[Collected data entries]

════

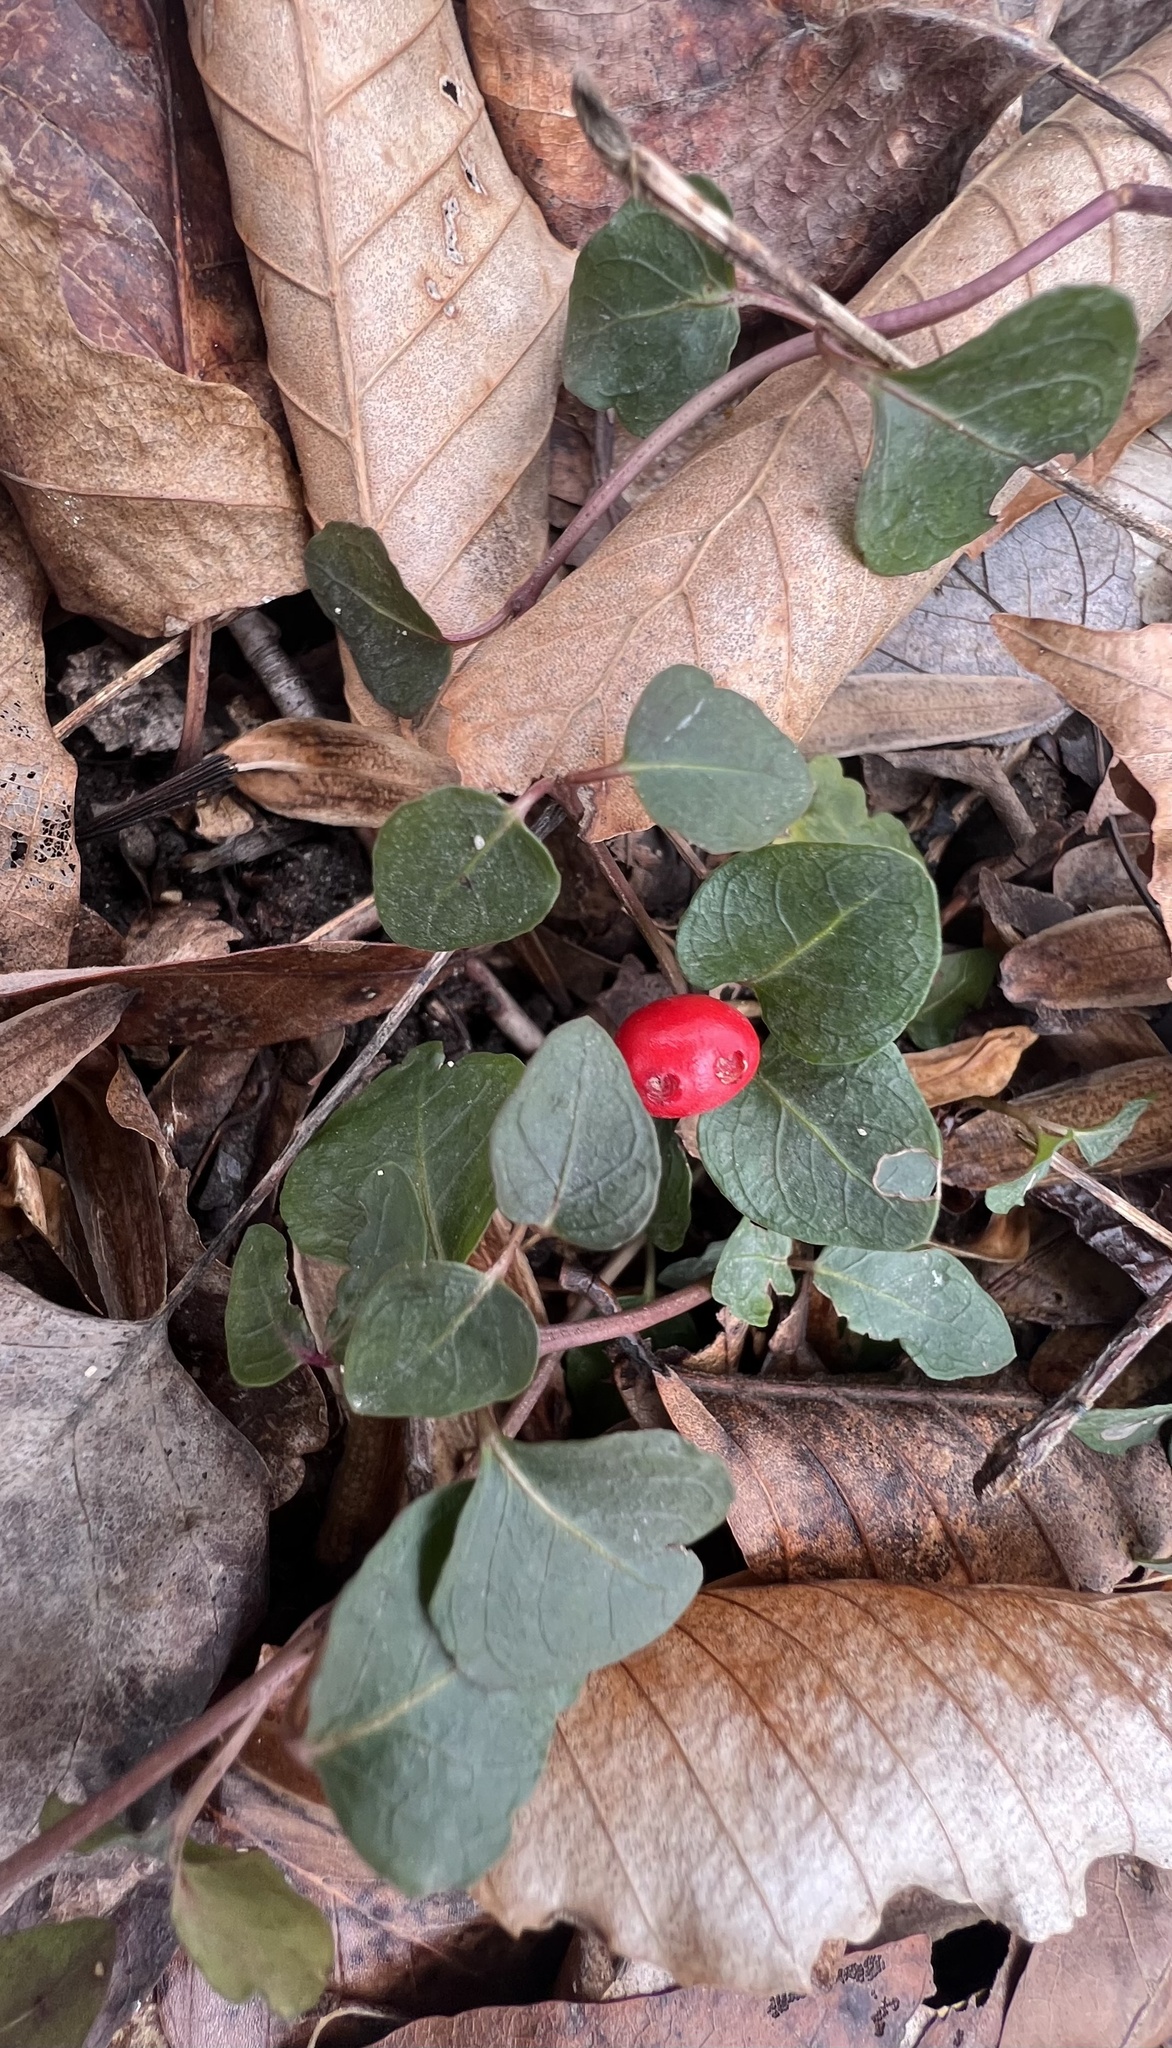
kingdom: Plantae
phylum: Tracheophyta
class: Magnoliopsida
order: Gentianales
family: Rubiaceae
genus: Mitchella
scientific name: Mitchella repens
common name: Partridge-berry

════

### WHAT THE EXERCISE ASKS:
Rewrite all of the lines above as a Markdown table with the columns "No." and "Line", one row per line, numbered in order. Skip blank lines and leave the pictures out.

### SOLUTION:
| No. | Line |
|---|---|
| 1 | kingdom: Plantae |
| 2 | phylum: Tracheophyta |
| 3 | class: Magnoliopsida |
| 4 | order: Gentianales |
| 5 | family: Rubiaceae |
| 6 | genus: Mitchella |
| 7 | scientific name: Mitchella repens |
| 8 | common name: Partridge-berry |